- [THE TASK]:
In the entries below, find the line with "middle tip: (296, 215)" and the line with "thumb cmc: (70, 54)"; copy them and every line between them exactly, but not the pictures.

- [INPUT MATERIAL]:
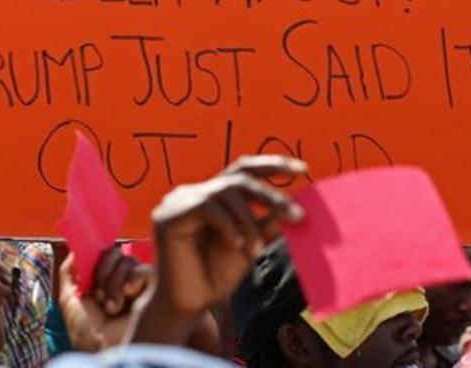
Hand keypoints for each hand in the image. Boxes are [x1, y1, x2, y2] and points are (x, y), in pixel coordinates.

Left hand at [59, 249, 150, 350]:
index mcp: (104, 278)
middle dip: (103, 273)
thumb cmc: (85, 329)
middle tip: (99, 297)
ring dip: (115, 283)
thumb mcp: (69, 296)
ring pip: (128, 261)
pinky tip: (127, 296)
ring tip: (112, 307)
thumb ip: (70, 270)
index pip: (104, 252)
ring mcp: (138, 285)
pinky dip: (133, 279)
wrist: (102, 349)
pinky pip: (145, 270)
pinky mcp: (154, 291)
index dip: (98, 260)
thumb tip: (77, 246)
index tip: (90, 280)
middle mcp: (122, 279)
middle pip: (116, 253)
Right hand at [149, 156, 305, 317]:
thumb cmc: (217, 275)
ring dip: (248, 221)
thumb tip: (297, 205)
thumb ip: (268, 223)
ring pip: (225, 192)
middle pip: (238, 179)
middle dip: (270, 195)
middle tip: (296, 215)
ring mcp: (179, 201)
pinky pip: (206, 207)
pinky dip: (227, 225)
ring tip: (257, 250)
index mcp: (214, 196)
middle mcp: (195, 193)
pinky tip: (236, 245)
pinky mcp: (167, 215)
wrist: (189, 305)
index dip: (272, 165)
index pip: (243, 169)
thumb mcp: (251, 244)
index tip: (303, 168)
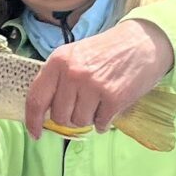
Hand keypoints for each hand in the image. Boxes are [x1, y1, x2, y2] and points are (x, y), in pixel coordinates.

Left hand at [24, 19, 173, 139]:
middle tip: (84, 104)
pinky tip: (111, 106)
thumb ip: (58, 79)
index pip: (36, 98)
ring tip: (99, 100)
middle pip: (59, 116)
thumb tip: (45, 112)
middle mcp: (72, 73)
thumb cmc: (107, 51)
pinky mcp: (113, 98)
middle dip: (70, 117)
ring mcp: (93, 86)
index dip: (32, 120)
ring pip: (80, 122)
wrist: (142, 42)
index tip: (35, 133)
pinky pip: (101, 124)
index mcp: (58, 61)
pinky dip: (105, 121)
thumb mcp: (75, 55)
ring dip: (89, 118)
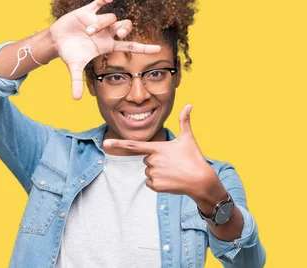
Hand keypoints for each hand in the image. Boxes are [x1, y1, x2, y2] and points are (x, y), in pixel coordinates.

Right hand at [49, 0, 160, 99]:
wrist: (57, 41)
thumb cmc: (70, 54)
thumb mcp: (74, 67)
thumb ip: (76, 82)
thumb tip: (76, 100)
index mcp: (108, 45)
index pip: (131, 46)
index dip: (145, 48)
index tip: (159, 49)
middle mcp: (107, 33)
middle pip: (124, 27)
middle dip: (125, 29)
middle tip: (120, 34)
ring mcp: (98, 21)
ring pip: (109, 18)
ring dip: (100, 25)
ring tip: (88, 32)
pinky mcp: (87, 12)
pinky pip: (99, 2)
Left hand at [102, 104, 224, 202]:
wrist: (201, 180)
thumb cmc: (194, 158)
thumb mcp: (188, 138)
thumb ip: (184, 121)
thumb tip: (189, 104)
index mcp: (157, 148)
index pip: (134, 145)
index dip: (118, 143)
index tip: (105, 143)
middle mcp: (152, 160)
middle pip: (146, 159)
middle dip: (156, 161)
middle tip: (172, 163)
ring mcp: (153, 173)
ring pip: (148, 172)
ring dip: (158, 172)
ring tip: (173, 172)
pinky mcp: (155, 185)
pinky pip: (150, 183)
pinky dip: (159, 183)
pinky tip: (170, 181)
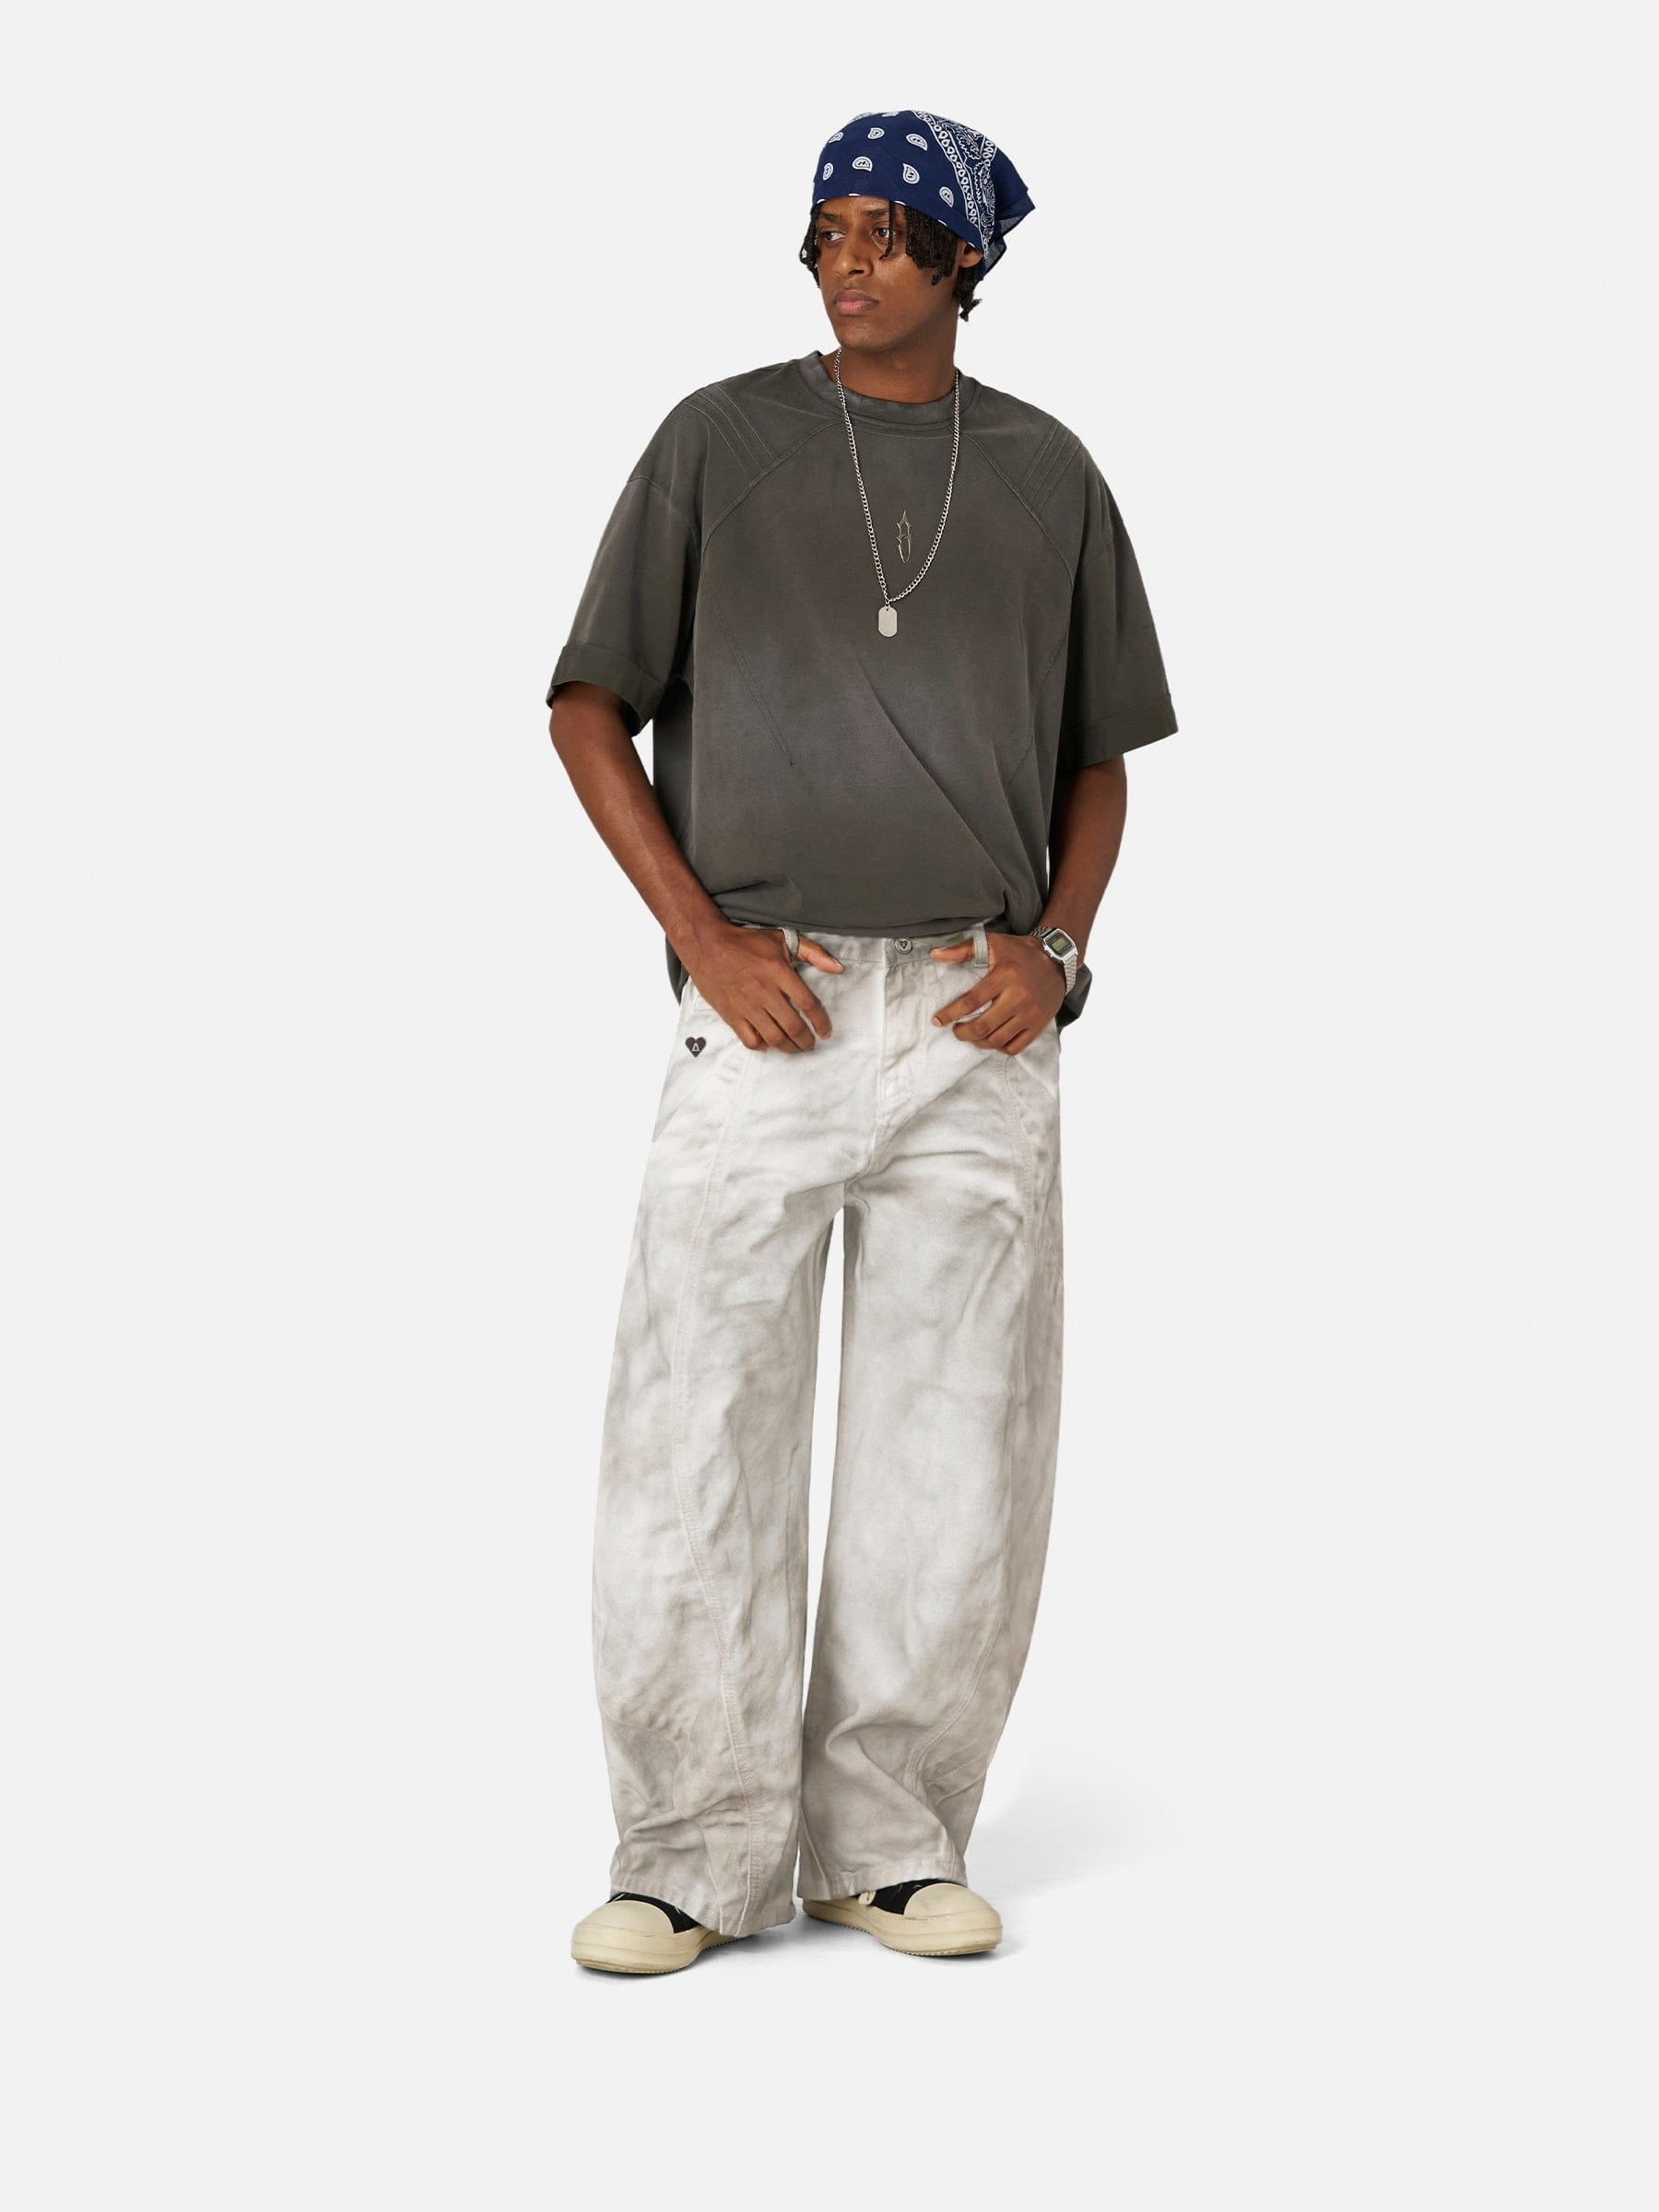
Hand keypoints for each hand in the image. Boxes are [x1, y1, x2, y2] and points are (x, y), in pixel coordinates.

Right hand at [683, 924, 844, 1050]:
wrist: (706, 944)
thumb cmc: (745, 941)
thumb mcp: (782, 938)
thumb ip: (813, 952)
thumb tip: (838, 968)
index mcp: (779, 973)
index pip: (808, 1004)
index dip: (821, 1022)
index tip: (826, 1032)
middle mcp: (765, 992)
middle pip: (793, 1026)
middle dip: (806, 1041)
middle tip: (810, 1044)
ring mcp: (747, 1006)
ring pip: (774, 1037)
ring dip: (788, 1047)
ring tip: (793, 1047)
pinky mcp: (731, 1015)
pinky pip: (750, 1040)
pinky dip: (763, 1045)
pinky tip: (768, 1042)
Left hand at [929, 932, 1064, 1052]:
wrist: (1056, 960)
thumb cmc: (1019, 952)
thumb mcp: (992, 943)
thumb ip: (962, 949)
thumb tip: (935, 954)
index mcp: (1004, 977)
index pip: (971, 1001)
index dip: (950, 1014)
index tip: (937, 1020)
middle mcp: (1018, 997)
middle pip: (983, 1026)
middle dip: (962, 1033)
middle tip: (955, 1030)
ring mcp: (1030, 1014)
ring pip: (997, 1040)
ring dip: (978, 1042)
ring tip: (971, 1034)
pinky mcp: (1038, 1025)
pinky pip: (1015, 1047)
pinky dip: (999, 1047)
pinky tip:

- [ANSWER FOR THE TASK]:
middle tip: (296, 215)
ring mcp: (179, 201)
pinky pip: (206, 207)
pinky dip: (227, 225)
ring tip: (257, 250)
index mcp: (214, 196)
middle mcp: (195, 193)
pinky tip: (236, 245)
pinky mcp: (167, 215)
wrist: (189, 305)
index dip: (272, 165)
index pip: (243, 169)
thumb mcp: (251, 244)
index tip: (303, 168)
Hand keypoints for each hand in the image. Boxes are [x1, y1, x2, y2] and points are (x, y), in pixel coordinates.

Left hand at [24, 19, 173, 139]:
middle tip: (84, 104)
pinky tip: (111, 106)
thumb ip: (58, 79)
index pip: (36, 98)
ring tip: (99, 100)
middle pip: (59, 116)
thumb tip: (45, 112)
middle mcp: (72, 73)
thumb cmc: (107, 51)
pinky mcp: (113, 98)
middle dip: (70, 117)
ring mcp: (93, 86)
index dip: (32, 120)
ring pip: (80, 122)
wrist: (142, 42)
index tip: (35, 133)
pinky pip: (101, 124)
index mcp: (58, 61)
pinky dip: (105, 121)
thumb mcp: (75, 55)
ring dip: (89, 118)
Hand keypoints for each hand in the image. Boxes are [x1, y1, x2, y2] and points are (x, y), in pixel coordinates.

Right hand at [49, 0, 160, 99]:
wrist: (57, 41)
thumb cmc: (70, 54)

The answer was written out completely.